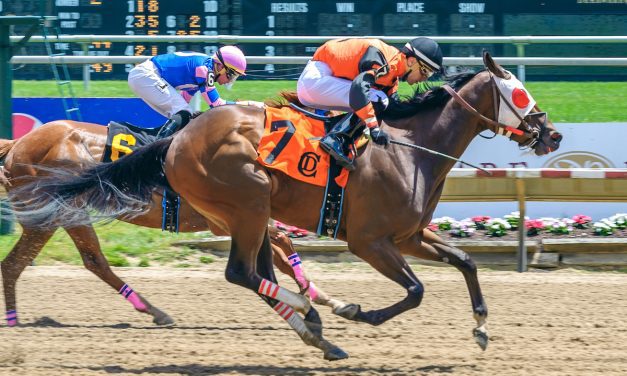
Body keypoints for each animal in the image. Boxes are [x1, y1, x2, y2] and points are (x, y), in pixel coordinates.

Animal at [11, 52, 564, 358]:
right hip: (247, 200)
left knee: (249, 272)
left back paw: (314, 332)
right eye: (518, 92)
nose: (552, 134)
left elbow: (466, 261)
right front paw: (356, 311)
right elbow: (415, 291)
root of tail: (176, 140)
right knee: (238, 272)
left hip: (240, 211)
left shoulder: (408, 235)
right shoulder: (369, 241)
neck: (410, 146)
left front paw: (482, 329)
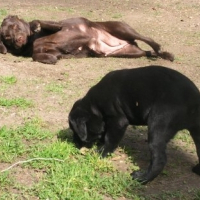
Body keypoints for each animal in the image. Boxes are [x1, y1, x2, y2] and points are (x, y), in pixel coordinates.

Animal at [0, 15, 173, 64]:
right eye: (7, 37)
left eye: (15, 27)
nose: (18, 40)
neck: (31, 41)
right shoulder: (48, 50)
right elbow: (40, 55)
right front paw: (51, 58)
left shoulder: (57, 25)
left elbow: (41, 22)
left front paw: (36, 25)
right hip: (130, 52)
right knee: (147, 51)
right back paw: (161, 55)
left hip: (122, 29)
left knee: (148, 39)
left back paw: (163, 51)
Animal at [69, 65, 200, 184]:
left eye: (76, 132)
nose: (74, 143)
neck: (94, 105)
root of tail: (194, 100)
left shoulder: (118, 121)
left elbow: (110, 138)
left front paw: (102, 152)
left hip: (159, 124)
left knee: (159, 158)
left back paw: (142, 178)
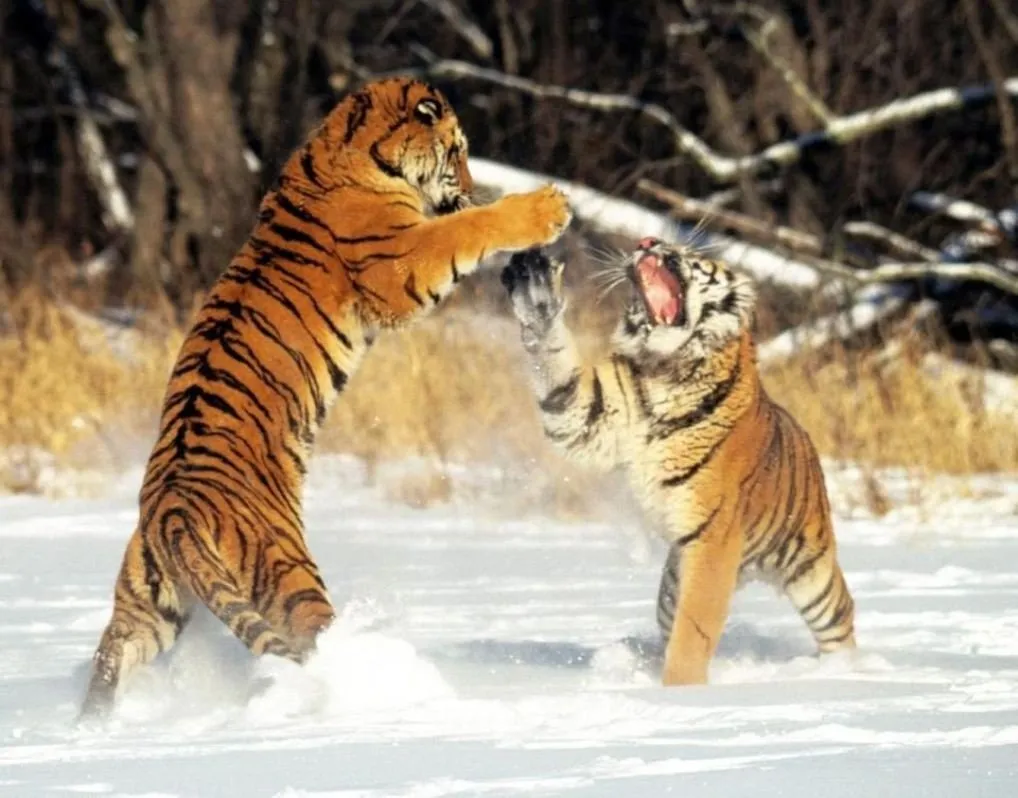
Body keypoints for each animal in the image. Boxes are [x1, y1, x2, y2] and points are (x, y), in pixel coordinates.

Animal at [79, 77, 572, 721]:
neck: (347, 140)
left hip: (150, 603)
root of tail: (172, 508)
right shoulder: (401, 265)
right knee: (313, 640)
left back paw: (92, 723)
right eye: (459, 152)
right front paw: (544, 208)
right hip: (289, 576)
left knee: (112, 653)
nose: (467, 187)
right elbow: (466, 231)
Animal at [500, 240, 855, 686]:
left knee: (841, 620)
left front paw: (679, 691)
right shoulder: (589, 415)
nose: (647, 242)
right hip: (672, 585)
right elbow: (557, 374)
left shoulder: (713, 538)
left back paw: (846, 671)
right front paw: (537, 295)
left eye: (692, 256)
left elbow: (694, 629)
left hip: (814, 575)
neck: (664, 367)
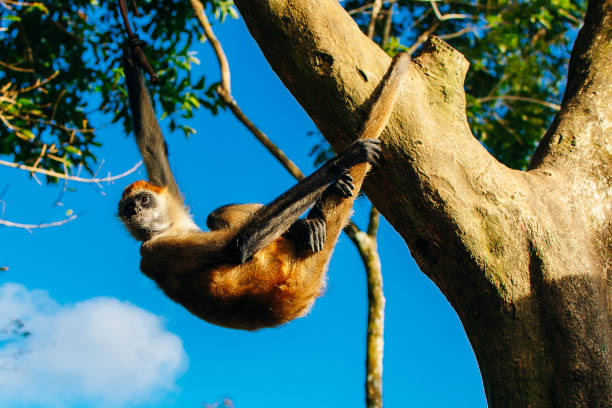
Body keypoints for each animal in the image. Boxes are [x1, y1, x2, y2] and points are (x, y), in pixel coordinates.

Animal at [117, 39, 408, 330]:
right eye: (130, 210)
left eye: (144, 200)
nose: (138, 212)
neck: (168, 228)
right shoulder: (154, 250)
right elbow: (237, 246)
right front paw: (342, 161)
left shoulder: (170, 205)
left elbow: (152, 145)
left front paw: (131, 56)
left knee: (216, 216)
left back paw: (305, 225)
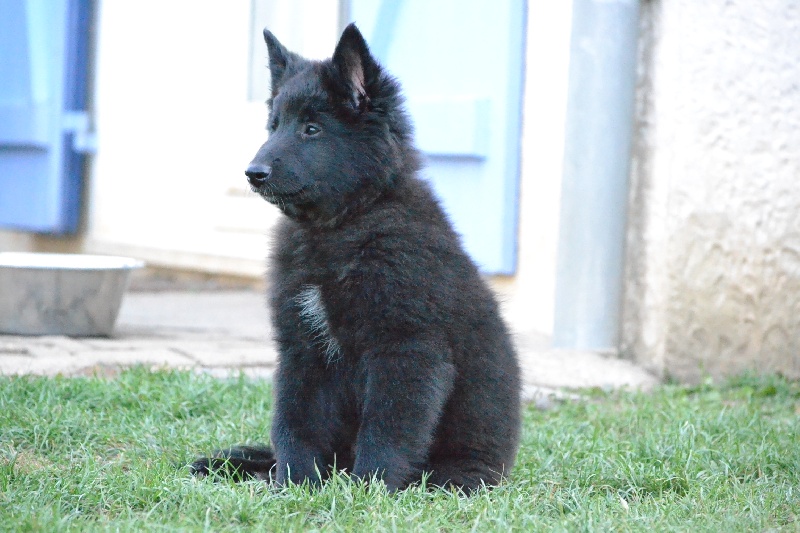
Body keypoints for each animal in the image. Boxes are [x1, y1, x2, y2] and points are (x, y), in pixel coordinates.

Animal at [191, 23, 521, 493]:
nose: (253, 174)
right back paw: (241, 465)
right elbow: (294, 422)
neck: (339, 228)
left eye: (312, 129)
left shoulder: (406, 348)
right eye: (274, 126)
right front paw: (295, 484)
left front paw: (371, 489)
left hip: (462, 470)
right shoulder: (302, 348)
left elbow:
======
WHAT YOU NEED TO DO → Write out only the lines that run from the line containing "right hip: (289, 576)" through the line containing "left shoulder: (713, 538)", both included, exactly as they appear above.

FINISHED EXERCISE →
right hip: (289, 576)
left knee: (112, 653)
nose: (467, 187)
right elbow: (466, 231)
Animal at [500, 240, 855, 686]:
left knee: (841, 620)
left front paw: (679, 691)
right shoulder: (589, 415)
nose: (647, 242)
right hip: (672, 585)
right elbow: (557, 374)
left shoulder: (713, 538)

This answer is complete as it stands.